# Accidental stabilization



## VotTak (Jul 12, 2017)

I was trying to stabilize mammoth tooth... Realizing that I do not have enough Cactus Juice to cover it I put it in plastic bad. In order for that bag to maintain position I used pieces of mappa burl received from Dario... Sorry Dario... I was in a hurry so those were the only pieces under my reach... Well long story short... that plastic bag did not hold Cactus Juice and when I look at it half an hour later all my wood blkanks were in the juice as well...
So I had no other choice but to stabilize them as well. After baking they do not look that bad. I might probably go through another color(probably red) to try to fill those unstabilized areas. But even in this stage blanks do not look horrible.

Reactions: Like 3 | EyeCandy! 1 | Way Cool 5


----------



## Sprung (Jul 12, 2017)

I've got some of Dario's Mappa Burl that I haven't stabilized yet and was thinking of using some color on. That looks great, Stepan! I think it will really pop well with a second color and I think red is a good choice - red and blue seem to make each other pop when done together in double dyed blanks.


----------



## VotTak (Jul 12, 2017)

You are absolutely right Matt... Red would compliment it... And I see that it needs to be done. Another thing was that it was as I call "accidental" stabilization... so I did not really paid attention how these blanks were stabilized... and some might stick out of juice... anyway "accident"... But I really do not like that unstabilized areas of white color, besides these will go for knife blanks and those blanks better be stabilized completely

Reactions: Like 2


----------

Study questions:
a: In the thread on accidental stabilization, what are the blanks going to be used for?
b: Please write out the passage in the thread on accidental stabilization, starting at "# Accidental stabilization" and ending at "not look horrible.".

Data excerpts:
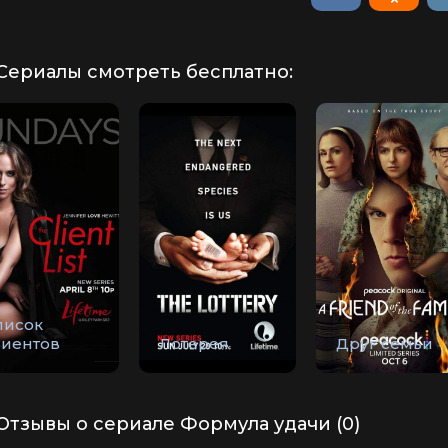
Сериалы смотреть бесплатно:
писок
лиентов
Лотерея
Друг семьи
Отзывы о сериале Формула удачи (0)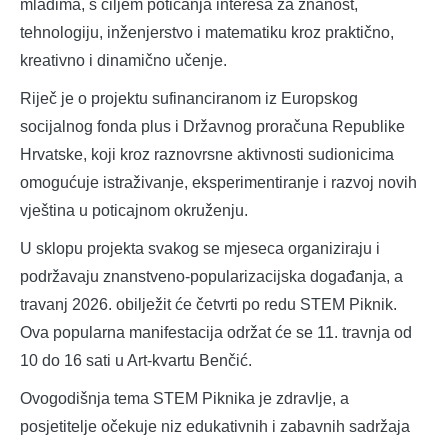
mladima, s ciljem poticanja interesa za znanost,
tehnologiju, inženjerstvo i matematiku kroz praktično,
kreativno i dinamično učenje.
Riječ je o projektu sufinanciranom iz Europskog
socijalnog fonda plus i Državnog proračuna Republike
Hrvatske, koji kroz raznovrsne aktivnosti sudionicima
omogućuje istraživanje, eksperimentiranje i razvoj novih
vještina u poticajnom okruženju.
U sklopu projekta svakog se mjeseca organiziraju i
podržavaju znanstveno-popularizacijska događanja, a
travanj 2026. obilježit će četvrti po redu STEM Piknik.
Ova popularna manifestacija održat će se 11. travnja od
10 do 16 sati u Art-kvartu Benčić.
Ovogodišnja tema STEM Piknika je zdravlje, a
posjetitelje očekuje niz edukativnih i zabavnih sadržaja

* * *

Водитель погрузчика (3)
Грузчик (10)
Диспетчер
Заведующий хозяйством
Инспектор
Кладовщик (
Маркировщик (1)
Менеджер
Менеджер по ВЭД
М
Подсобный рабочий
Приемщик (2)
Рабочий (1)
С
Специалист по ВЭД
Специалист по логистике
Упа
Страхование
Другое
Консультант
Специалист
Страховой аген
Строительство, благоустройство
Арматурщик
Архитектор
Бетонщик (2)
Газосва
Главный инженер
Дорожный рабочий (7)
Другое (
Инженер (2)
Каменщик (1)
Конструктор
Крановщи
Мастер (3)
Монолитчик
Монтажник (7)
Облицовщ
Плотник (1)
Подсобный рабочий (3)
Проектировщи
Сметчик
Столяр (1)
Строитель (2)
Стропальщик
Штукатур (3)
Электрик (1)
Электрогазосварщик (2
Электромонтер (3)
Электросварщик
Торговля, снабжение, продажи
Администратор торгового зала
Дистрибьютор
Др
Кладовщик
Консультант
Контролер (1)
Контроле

...

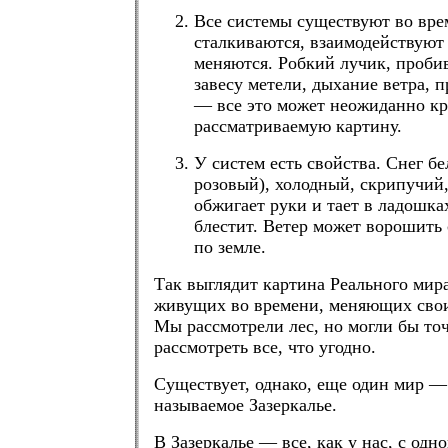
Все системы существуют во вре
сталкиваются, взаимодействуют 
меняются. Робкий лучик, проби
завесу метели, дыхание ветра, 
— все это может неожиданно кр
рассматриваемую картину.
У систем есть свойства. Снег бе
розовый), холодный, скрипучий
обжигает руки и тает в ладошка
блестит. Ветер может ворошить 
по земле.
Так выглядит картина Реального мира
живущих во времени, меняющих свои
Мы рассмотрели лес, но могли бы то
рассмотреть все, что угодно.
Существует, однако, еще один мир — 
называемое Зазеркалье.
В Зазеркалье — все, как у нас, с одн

Responses:
a: Knife blanks.

b:
# Accidental stabilization



## VotTak (Jul 12, 2017)

I was trying to stabilize mammoth tooth... Realizing that I do not have enough Cactus Juice to cover it I put it in plastic bad. In order for that bag to maintain position I used pieces of mappa burl received from Dario... Sorry Dario... I was in a hurry so those were the only pieces under my reach... Well long story short... that plastic bag did not hold Cactus Juice and when I look at it half an hour later all my wood blkanks were in the juice as well...
So I had no other choice but to stabilize them as well. After baking they do not look that bad. I might probably go through another color(probably red) to try to fill those unstabilized areas. But even in this stage blanks do not look horrible.